The tasks AI agents can do are getting longer and longer. What are the consequences for society?
METR report
Language models like OpenAI's GPT-4o are used by millions of people to answer questions. But language models have long struggled to do things. OpenAI's GPT-4o can answer questions about quantum mechanics, but it cannot send an email with any degree of reliability.
Just over two months ago, the research center METR published a report suggesting that this assumption will likely not hold true for much longer. METR's report shows that the length of tasks AI agents can perform doubles approximately every seven months.

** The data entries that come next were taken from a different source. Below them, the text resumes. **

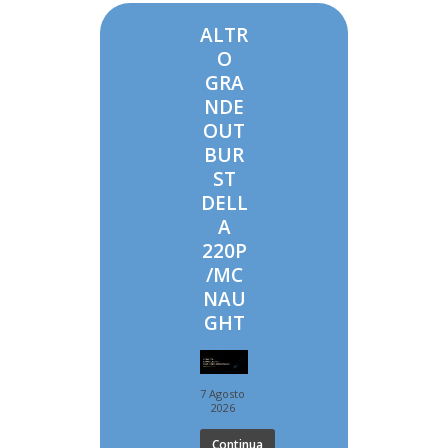
ALTR
O
GRA
NDE
OUT
BUR
ST
DELL
A
220P
/MC
NAU
GHT
7 Agosto
2026
Continua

If one extrapolates the trend from METR, it is found that AI agents will be competitive with humans on tasks lasting up to a month by 2030.
Consequences
If this trend continues, it will have enormous consequences. AI models that only answer questions can be very useful, but they are relatively safe. AI agents that can plan and execute goals autonomously entail much greater risks. Consider cyberattacks: Advanced cyberattacks are currently beyond the capabilities of AI models, but if the trends hold, this will quickly change. When models have the ability to carry out such attacks continuously and without human supervision, the risk level of AI systems will become much higher.
And this, in the grand scheme of things, is not the greatest danger with advanced autonomous AI systems. The ability to perform complex tasks over weeks or months, as METR's projections suggest for the end of the decade, opens the door for agents that can develop and implement long-term strategies beyond human control. Such systems, if their goals are not perfectly aligned with ours, could lead to large-scale accidents, manipulate societal institutions, or develop dangerous technologies in ways we cannot foresee or prevent.